Gegebene Auflistung
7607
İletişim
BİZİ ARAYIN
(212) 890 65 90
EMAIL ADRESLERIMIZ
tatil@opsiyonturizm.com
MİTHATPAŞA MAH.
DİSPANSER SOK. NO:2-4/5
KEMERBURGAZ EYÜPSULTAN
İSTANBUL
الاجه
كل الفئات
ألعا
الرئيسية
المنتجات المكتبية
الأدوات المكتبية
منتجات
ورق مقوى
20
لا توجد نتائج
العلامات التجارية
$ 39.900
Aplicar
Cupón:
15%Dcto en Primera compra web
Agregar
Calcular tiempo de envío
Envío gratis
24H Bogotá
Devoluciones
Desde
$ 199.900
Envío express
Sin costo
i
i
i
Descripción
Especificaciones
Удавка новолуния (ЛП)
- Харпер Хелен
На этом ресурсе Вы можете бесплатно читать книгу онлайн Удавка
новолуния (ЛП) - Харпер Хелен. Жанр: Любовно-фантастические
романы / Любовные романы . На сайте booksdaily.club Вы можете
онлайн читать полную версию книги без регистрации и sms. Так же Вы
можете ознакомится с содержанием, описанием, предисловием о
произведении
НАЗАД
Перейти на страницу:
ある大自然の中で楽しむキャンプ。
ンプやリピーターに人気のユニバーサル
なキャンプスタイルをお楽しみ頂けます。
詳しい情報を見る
--
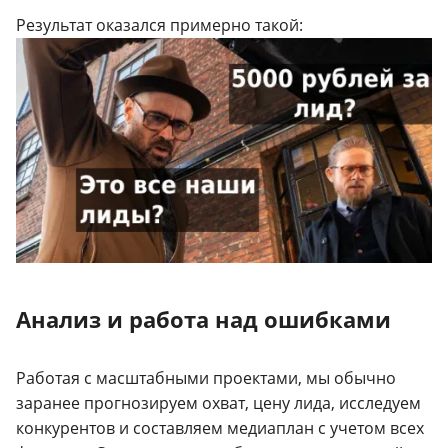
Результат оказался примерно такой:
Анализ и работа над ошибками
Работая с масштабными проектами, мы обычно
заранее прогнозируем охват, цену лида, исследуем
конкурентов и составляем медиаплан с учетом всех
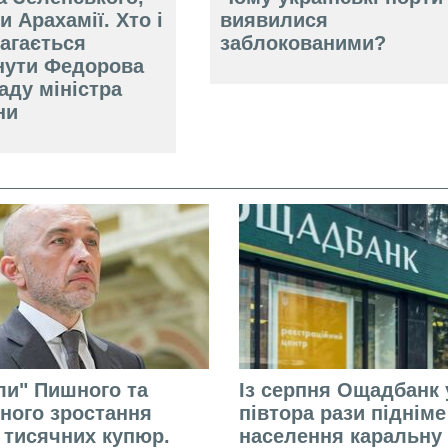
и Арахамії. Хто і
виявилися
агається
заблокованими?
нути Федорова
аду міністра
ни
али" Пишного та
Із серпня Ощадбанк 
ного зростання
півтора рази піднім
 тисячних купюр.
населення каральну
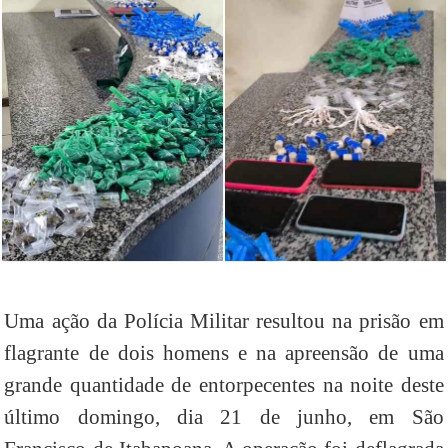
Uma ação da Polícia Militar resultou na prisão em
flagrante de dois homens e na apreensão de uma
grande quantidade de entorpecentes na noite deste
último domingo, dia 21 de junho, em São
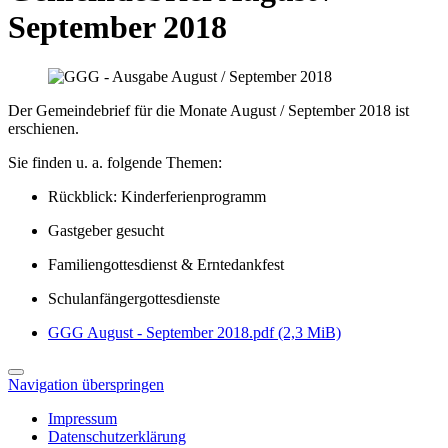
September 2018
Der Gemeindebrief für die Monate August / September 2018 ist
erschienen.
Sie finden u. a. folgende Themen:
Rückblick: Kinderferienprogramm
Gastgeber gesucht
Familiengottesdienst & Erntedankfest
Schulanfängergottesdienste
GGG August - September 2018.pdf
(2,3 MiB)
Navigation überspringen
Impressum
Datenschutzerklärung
* * *
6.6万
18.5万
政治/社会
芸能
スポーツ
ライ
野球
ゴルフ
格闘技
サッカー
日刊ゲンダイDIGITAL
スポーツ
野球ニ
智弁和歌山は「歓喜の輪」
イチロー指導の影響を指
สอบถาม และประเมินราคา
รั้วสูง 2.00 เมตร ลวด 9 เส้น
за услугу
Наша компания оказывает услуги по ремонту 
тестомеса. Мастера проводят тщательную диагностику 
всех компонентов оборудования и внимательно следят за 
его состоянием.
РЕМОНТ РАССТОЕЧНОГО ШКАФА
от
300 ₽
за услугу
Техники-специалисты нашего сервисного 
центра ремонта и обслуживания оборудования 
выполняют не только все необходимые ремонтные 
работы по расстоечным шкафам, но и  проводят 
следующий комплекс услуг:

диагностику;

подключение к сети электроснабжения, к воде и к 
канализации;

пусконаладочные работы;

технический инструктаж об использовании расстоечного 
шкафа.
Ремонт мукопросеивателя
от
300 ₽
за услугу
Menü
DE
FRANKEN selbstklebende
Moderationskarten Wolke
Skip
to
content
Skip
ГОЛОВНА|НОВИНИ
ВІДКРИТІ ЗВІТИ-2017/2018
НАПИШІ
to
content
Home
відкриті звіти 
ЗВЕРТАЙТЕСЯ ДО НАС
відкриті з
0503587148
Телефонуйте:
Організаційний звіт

Arbeitsauftrag
Stelle die Zeilen der Auflistung, beginnend mit der Zeile, die „Результат оказался примерно“ enthält, und endend mit der Zeile, die „населення каральну“ enthält, als Markdown-Tabelle mit den Spalten „Nummer“ (fortlaufende Zeilennummer) und „Zeile“ dar. Leere Zeilen und Bildvermerke werden dabei nicht übernommen.

Ergebnis der Aufgabe
| Nummer | Zeile |
|---|---|
| 1 | Результат оказался примерно такой: |
| 2 | Анализ и работа над ошибками |
| 3 | Работая с масштабными проектами, мы обычно |
| 4 | заранее прогнозируем охват, цену лида, исследуем |
| 5 | конкурентов и составляем медиаплан с учетом всех |
| 6 | и Арахамії. Хто і |
| 7 | виявилися |
| 8 | агається |
| 9 | заблокованими? |
| 10 | нути Федорова |
| 11 | аду міністра |
| 12 | ни |
| 13 | али" Пишного та |
| 14 | Із серпня Ощадбанк  |
| 15 | ного зростання |
| 16 | півтора рази піднім |
| 17 |  тисячних купюр. |
| 18 | населення каральну |